*** Task material ***

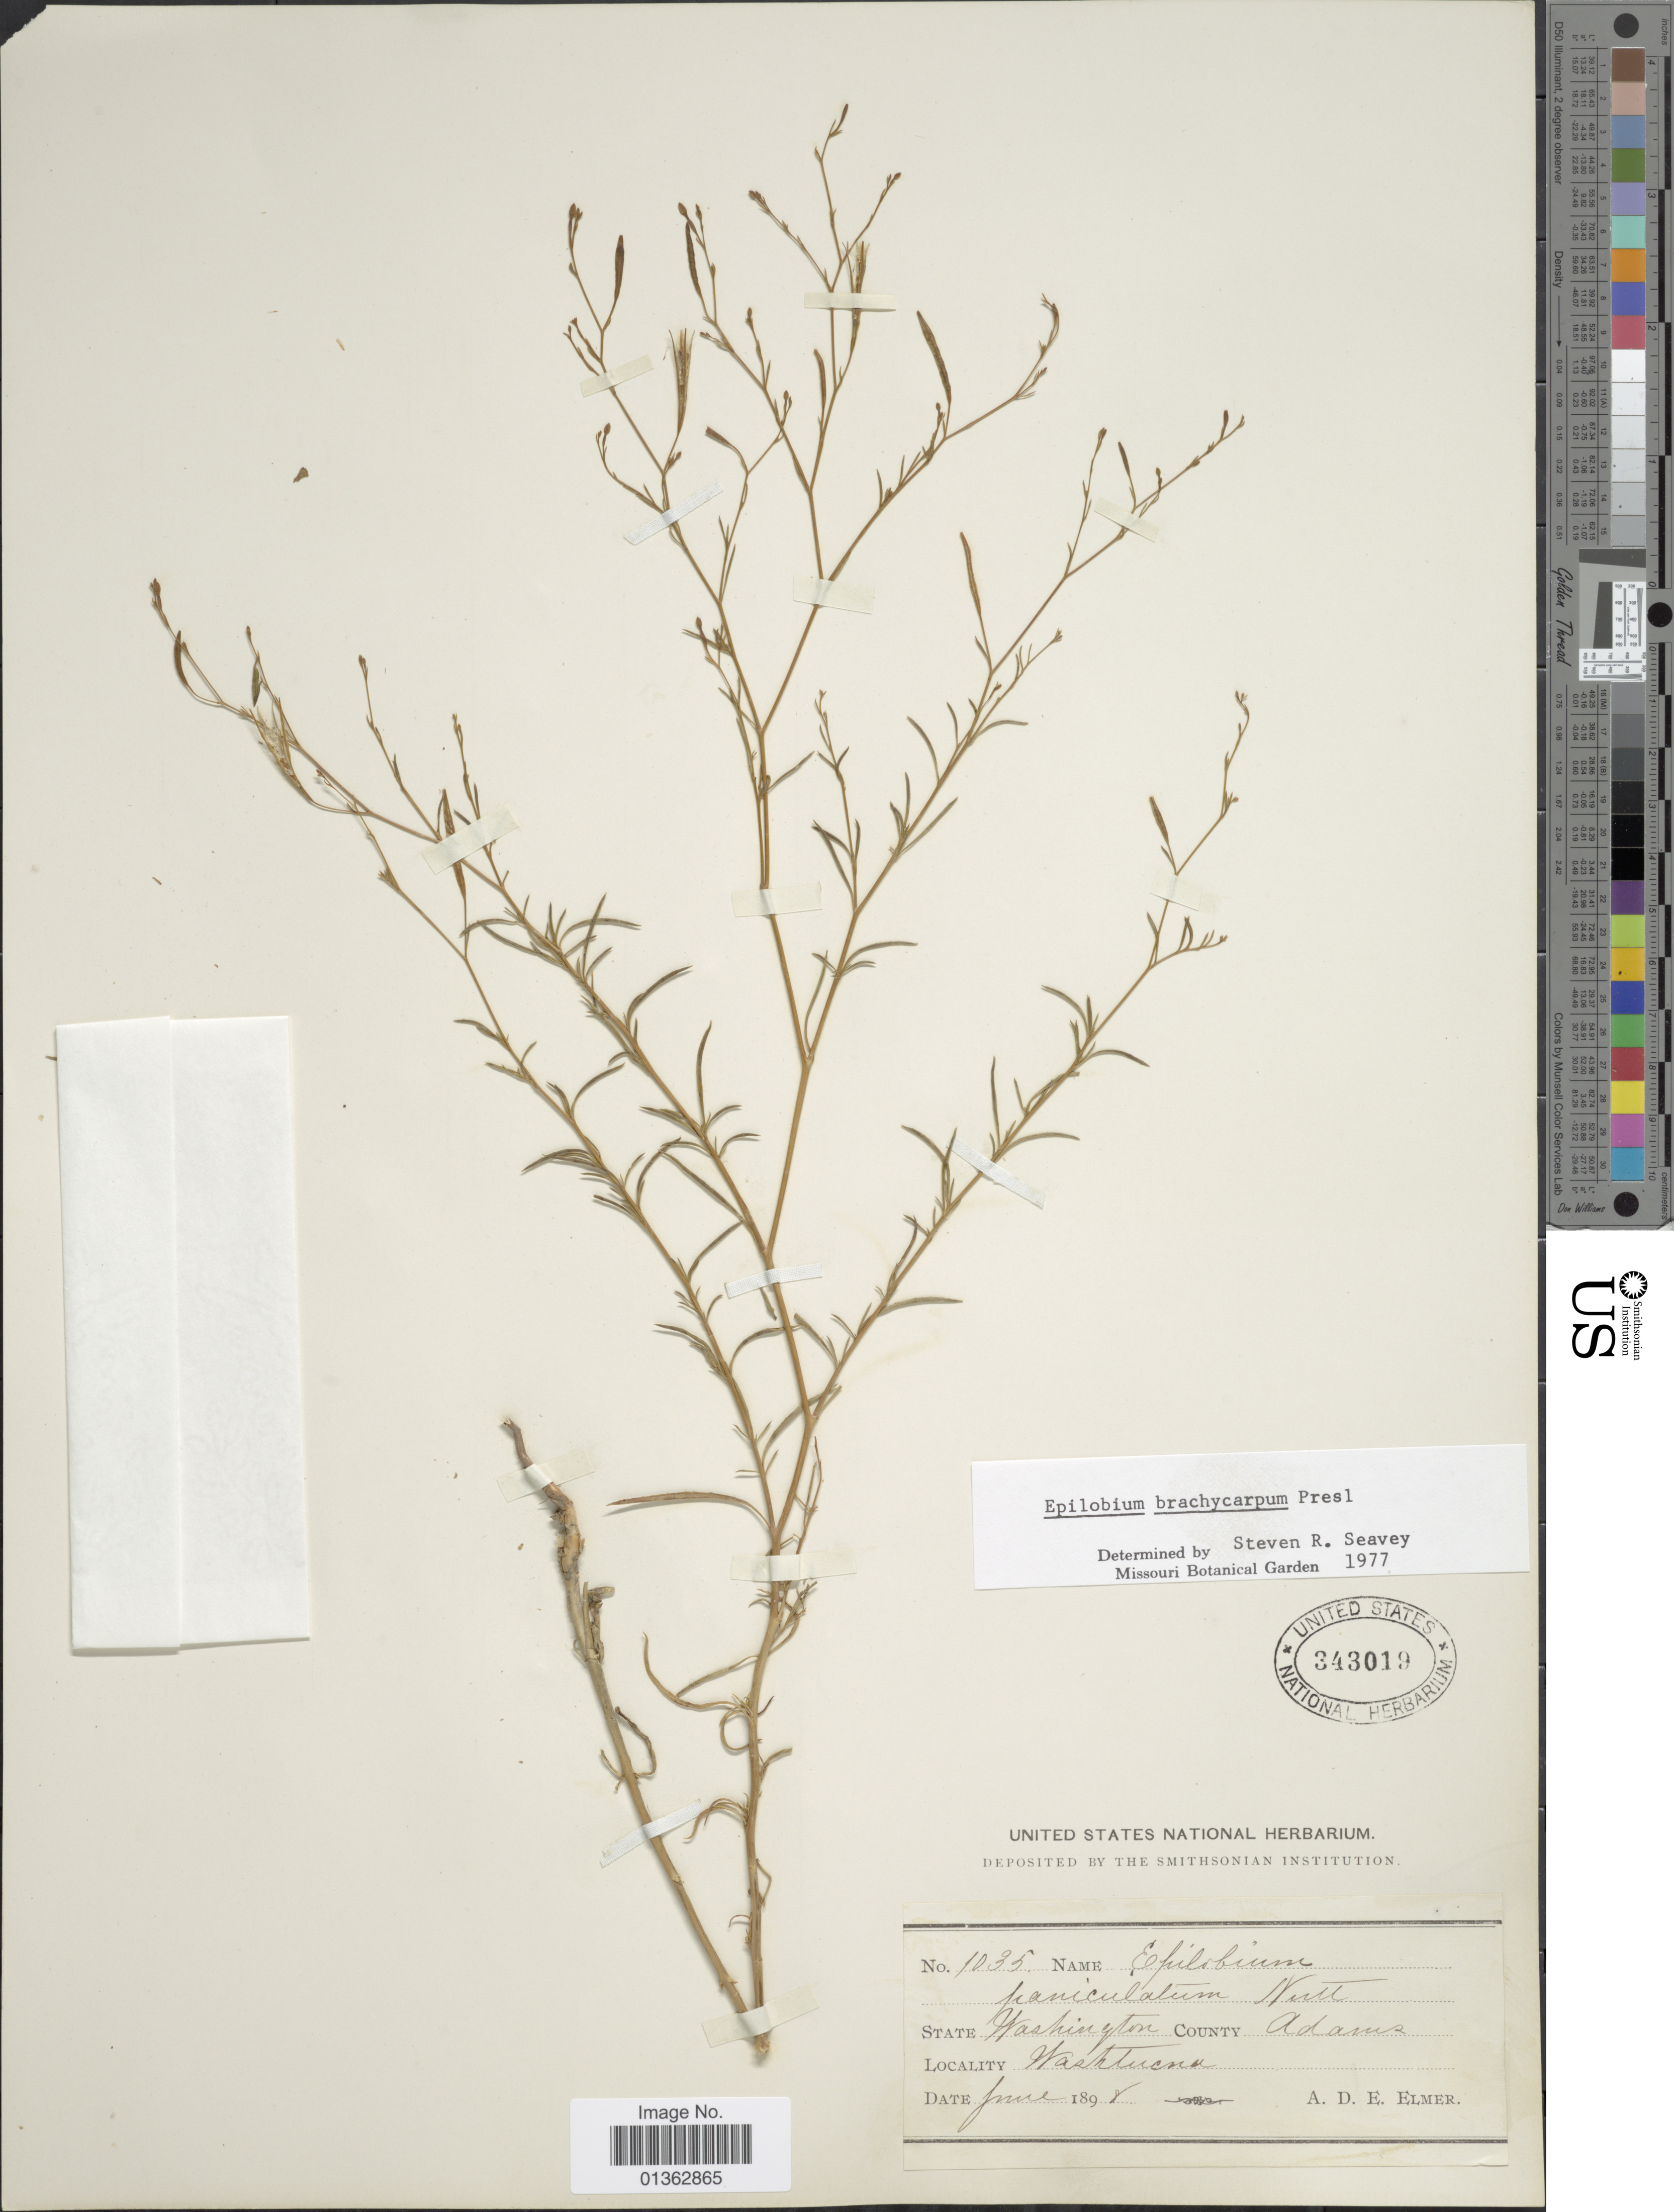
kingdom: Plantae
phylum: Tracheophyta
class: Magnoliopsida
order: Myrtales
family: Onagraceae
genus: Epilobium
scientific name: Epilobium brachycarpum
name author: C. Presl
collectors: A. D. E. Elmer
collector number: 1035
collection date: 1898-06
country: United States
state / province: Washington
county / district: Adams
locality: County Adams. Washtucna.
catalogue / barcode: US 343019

***

*What the task asks*
Set down every line of the records above word for word, leaving out the pictures.

*Task response*
kingdom: Plantae
phylum: Tracheophyta
class: Magnoliopsida
order: Myrtales
family: Onagraceae
genus: Epilobium
scientific name: Epilobium brachycarpum
name author: C. Presl
collectors: A. D. E. Elmer
collector number: 1035
collection date: 1898-06
country: United States
state / province: Washington
county / district: Adams
locality: County Adams. Washtucna.
catalogue / barcode: US 343019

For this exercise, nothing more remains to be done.